RECORDS FOR THIS TASK
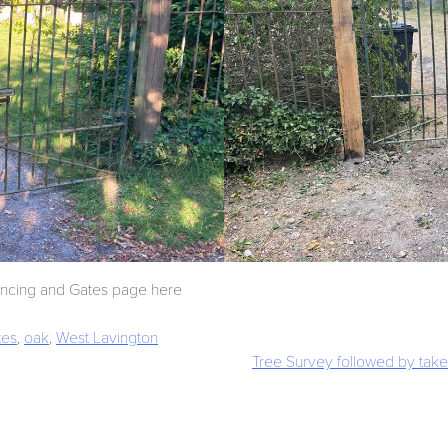
encing and Gates page here
tes
,
oak
,
West Lavington
Tree Survey followed by take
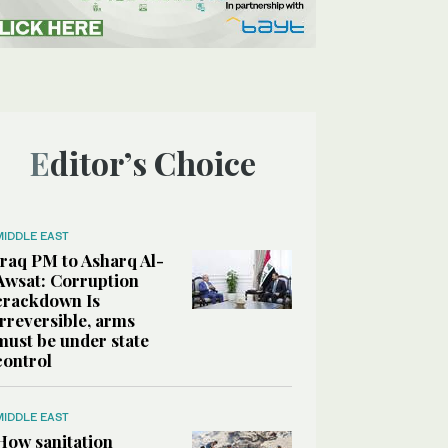
Editor’s Choice
MIDDLE EAST
Iraq PM to Asharq Al-
Awsat: Corruption
crackdown Is
irreversible, arms
must be under state
control
MIDDLE EAST
How sanitation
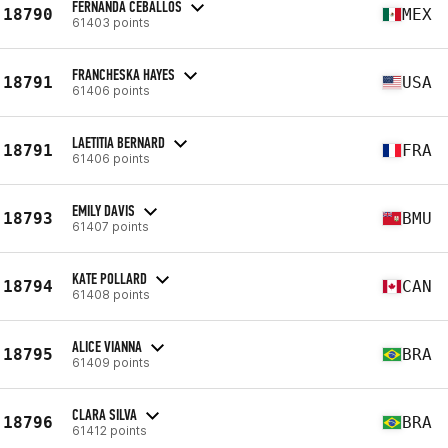
FERNANDA CEBALLOS
18790
MEX
61403 points
FRANCHESKA HAYES
18791
USA
61406 points
LAETITIA BERNARD
18791
FRA
61406 points
EMILY DAVIS
18793
BMU
61407 points
KATE POLLARD
18794
CAN
61408 points
ALICE VIANNA
18795
BRA
61409 points
CLARA SILVA
18796
BRA
61412 points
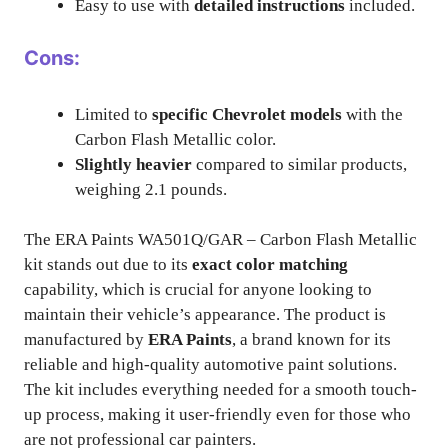
Easy to use with
detailed instructions
included.
Cons:
Limited to
specific Chevrolet models
with the
Carbon Flash Metallic color.
Slightly heavier
compared to similar products,
weighing 2.1 pounds.
The ERA Paints WA501Q/GAR – Carbon Flash Metallic
kit stands out due to its
exact color matching
capability, which is crucial for anyone looking to
maintain their vehicle’s appearance. The product is
manufactured by
ERA Paints
, a brand known for its
reliable and high-quality automotive paint solutions.
The kit includes everything needed for a smooth touch-
up process, making it user-friendly even for those who
are not professional car painters.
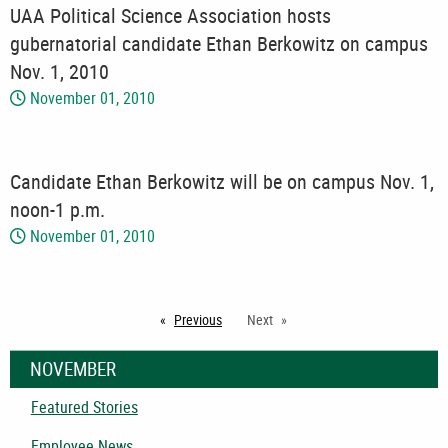
UAA Political Science Association hosts
gubernatorial candidate Ethan Berkowitz on campus
Nov. 1, 2010
November 01, 2010
Candidate Ethan Berkowitz will be on campus Nov. 1,
noon-1 p.m.
November 01, 2010
Previous
page
Next
NOVEMBER
Featured Stories
Employee News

EXERCISE PROMPT
Please copy out all of the text in the listing above word for word, leaving the pictures out of your answer.

EXERCISE RESULT
encing and Gates page here
tes
,
oak
,
West Lavington
Tree Survey followed by take
Editor’s Choice
MIDDLE EAST
Iraq PM to Asharq Al-
Awsat: Corruption
crackdown Is
irreversible, arms
must be under state
control
MIDDLE EAST
How sanitation
FERNANDA CEBALLOS
18790
MEX
61403 points
FRANCHESKA HAYES
18791
USA
61406 points
LAETITIA BERNARD
18791
FRA
61406 points
EMILY DAVIS
18793
BMU
61407 points
KATE POLLARD
18794
CAN
61408 points
ALICE VIANNA
18795
BRA
61409 points
CLARA SILVA
18796
BRA
61412 points
Easy to use with
detailed instructions
included.
Cons:
Limited to
specific Chevrolet models
with the
Carbon Flash Metallic color.
Slightly heavier
compared to similar products,
weighing 2.1 pounds.
The ERA Paints WA501Q/GAR – Carbon Flash Metallic
kit stands out due to its
exact color matching
capability, which is crucial for anyone looking to
maintain their vehicle’s appearance. The product is
manufactured by
ERA Paints
, a brand known for its
reliable and high-quality automotive paint solutions.
The kit includes everything needed for a smooth touch-
up process, making it user-friendly even for those who
are not professional car painters.
UAA Political Science Association hosts
gubernatorial candidate Ethan Berkowitz on campus
Nov. 1, 2010
November 01, 2010
Candidate Ethan Berkowitz will be on campus Nov. 1,
noon-1 p.m.
November 01, 2010
Previous
page
Next
NOVEMBER
Featured Stories
Employee News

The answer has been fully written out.